Task details >>
Give the material again, starting with its first line and going on through the line with "694.1], [0, 0, 1]] dist [0.005048, -0.001179]", with "pose line" swapped for "extrinsics line" and everything else left as is. Leave the pictures out.

Recorded information >>
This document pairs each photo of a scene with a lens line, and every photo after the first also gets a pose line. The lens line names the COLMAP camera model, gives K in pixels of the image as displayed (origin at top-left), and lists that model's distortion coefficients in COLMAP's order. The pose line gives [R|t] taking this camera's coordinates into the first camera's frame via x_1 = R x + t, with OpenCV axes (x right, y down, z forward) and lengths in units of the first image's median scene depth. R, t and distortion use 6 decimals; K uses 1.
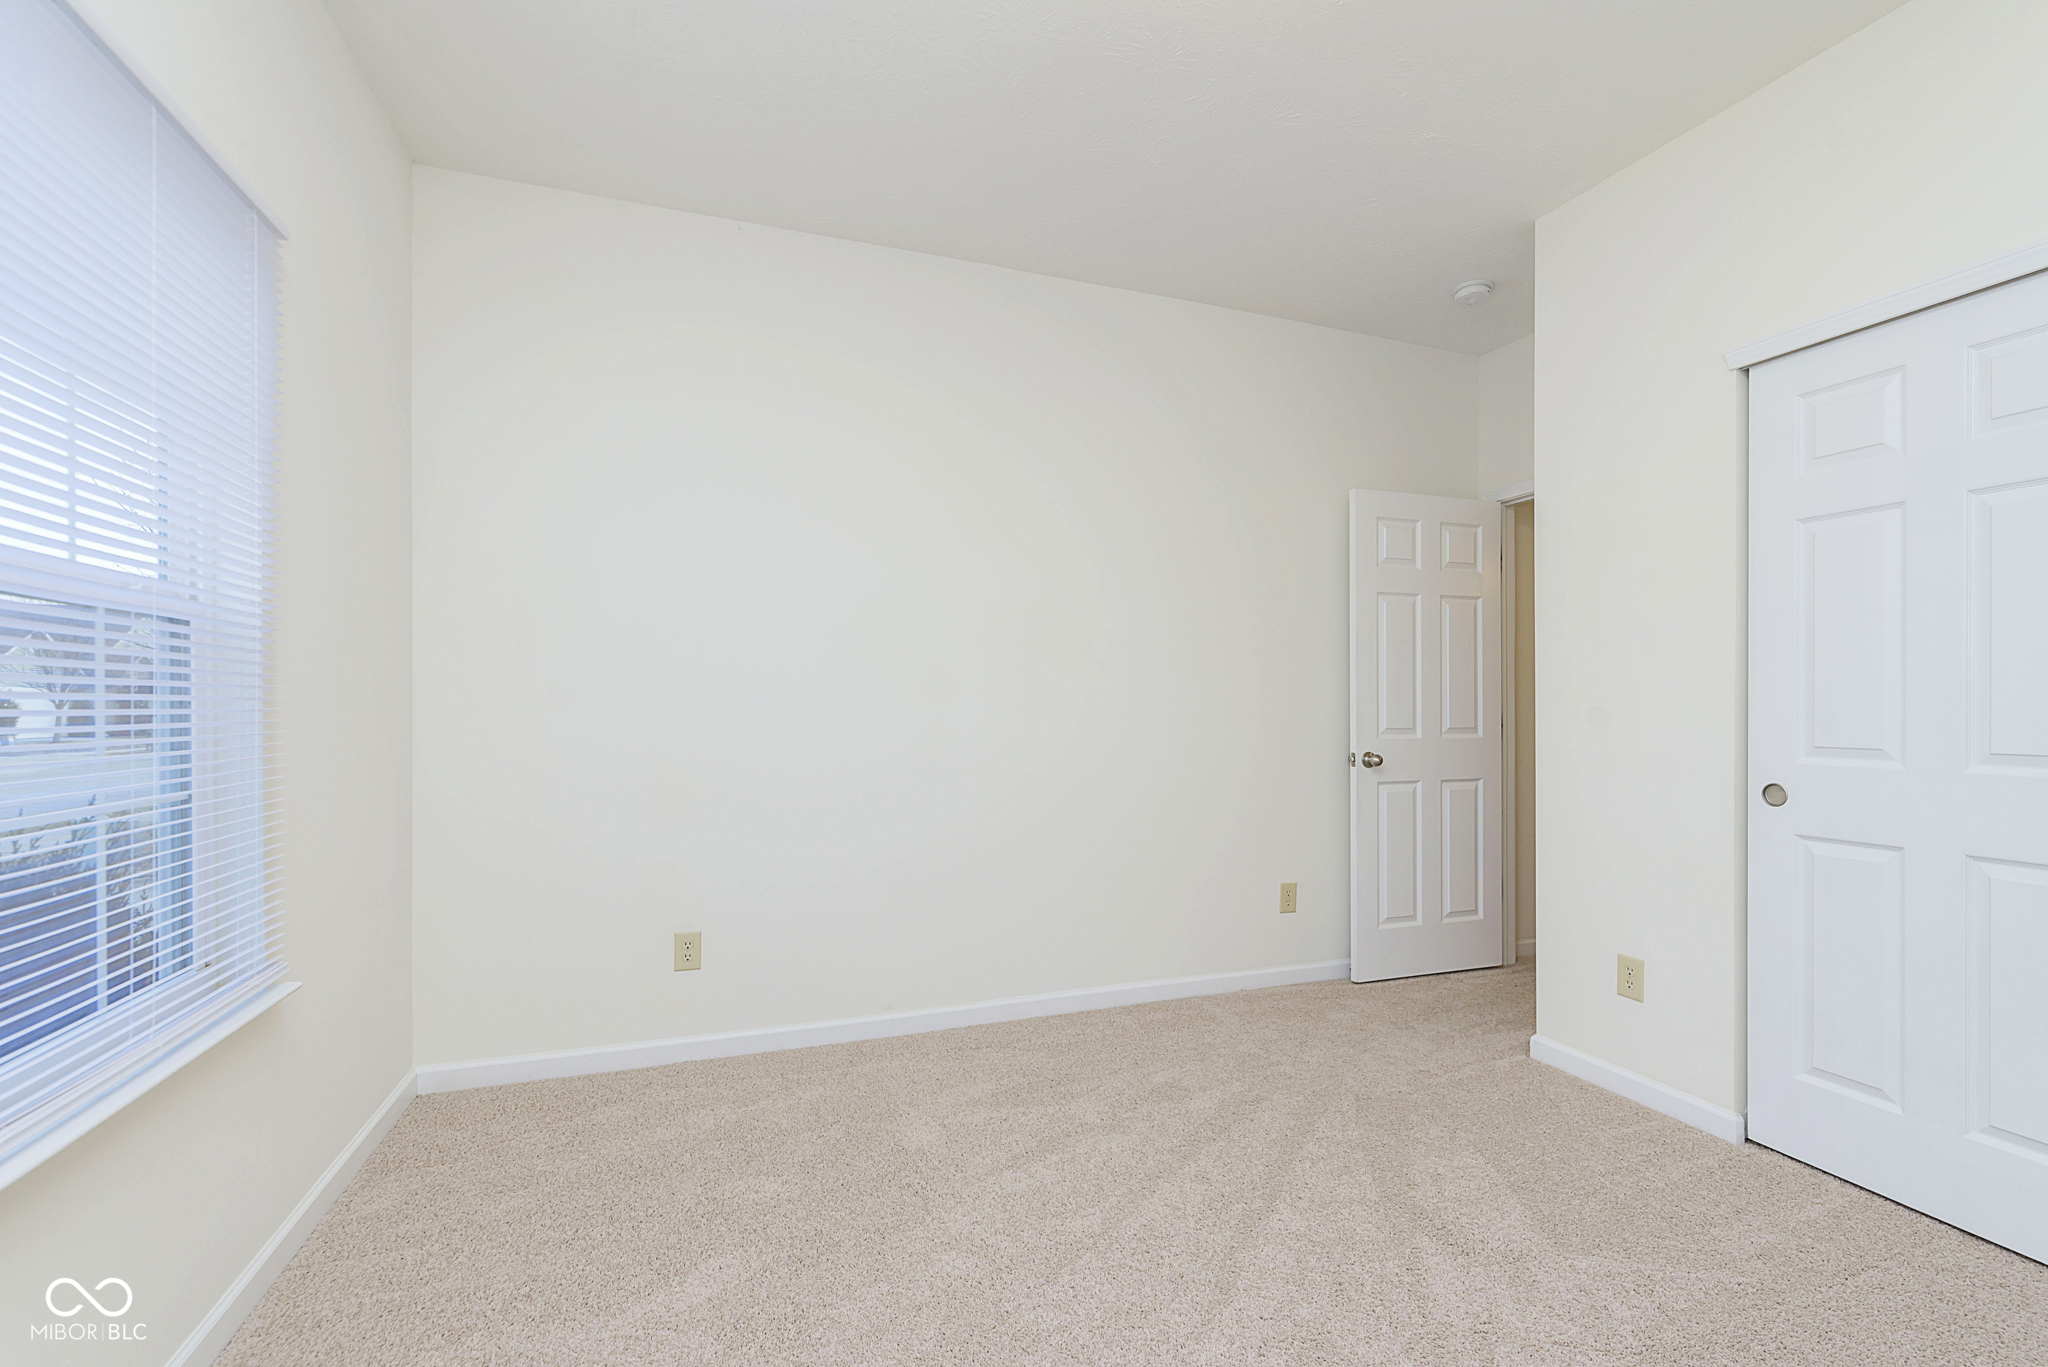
lens RADIAL K [[904.8, 0, 1029.5], [0, 904.8, 694.1], [0, 0, 1]] dist [0.005048, -0.001179]
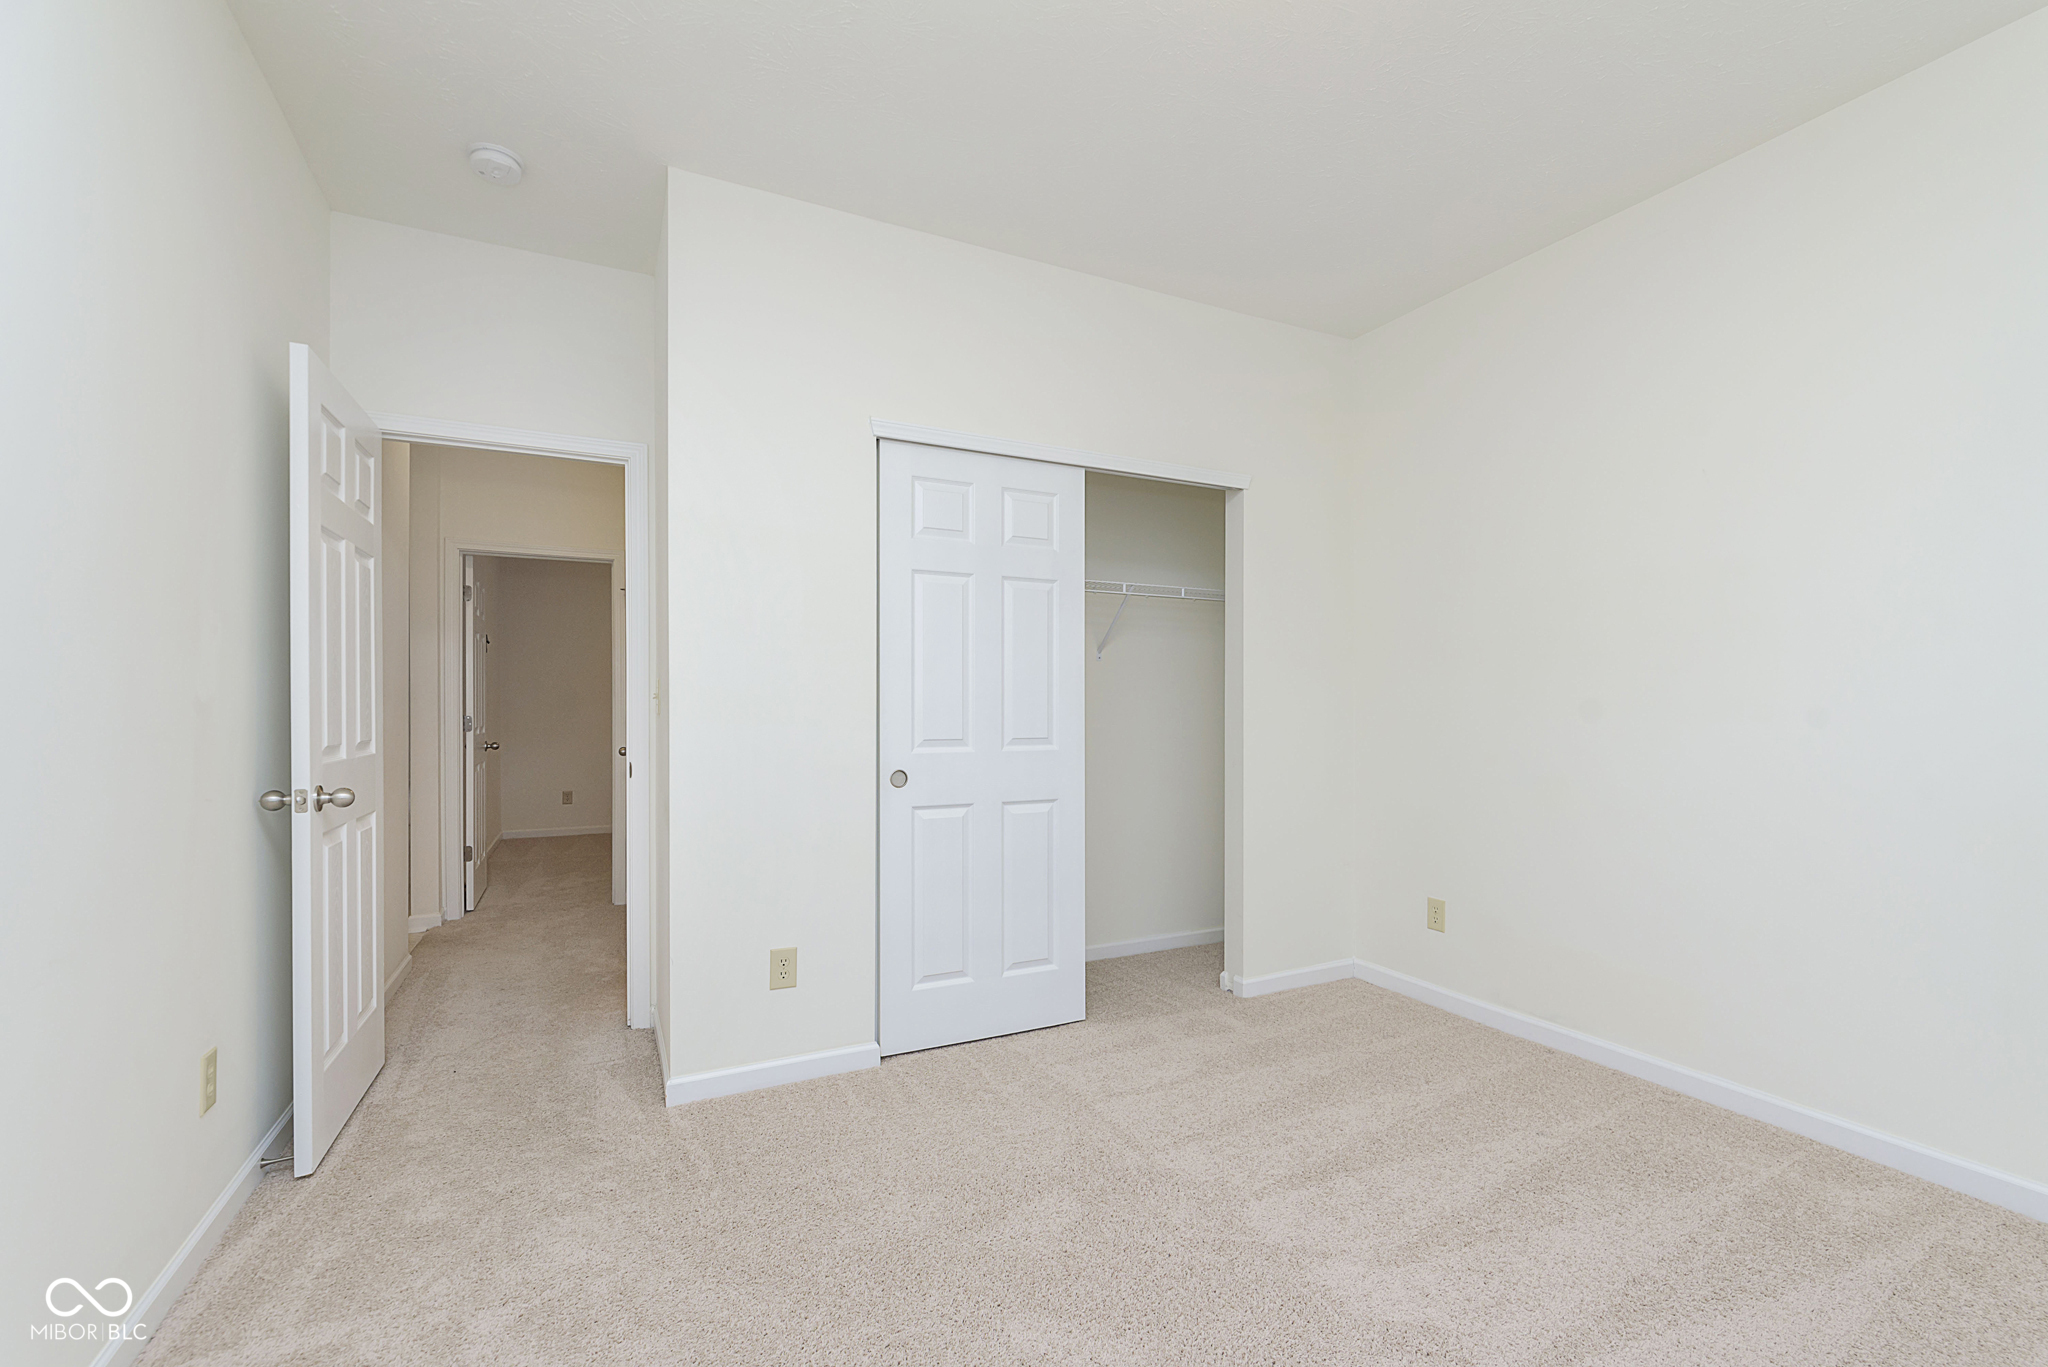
lens RADIAL K [[904.8, 0, 1029.5], [0, 904.8, 690.5], [0, 0, 1]] dist [0.005048, -0.001179]
pose [[-0.133048, 0.011402, 0.991044, -0.297088], [-0.017112, 0.999758, -0.013800, 0.000272], [-0.990962, -0.018795, -0.132821, 0.610912]]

Response box >>
This document pairs each photo of a scene with a lens line, and every photo after the first also gets a extrinsics line. The lens line names the COLMAP camera model, gives K in pixels of the image as displayed (origin at top-left), and lists that model's distortion coefficients in COLMAP's order. The extrinsics line gives [R|t] taking this camera's coordinates into the first camera's frame via x_1 = R x + t, with OpenCV axes (x right, y down, z forward) and lengths in units of the first image's median scene depth. R, t and distortion use 6 decimals; K uses 1.
lens RADIAL K [[904.8, 0, 1029.5], [0, 904.8, 694.1], [0, 0, 1]] dist [0.005048, -0.001179]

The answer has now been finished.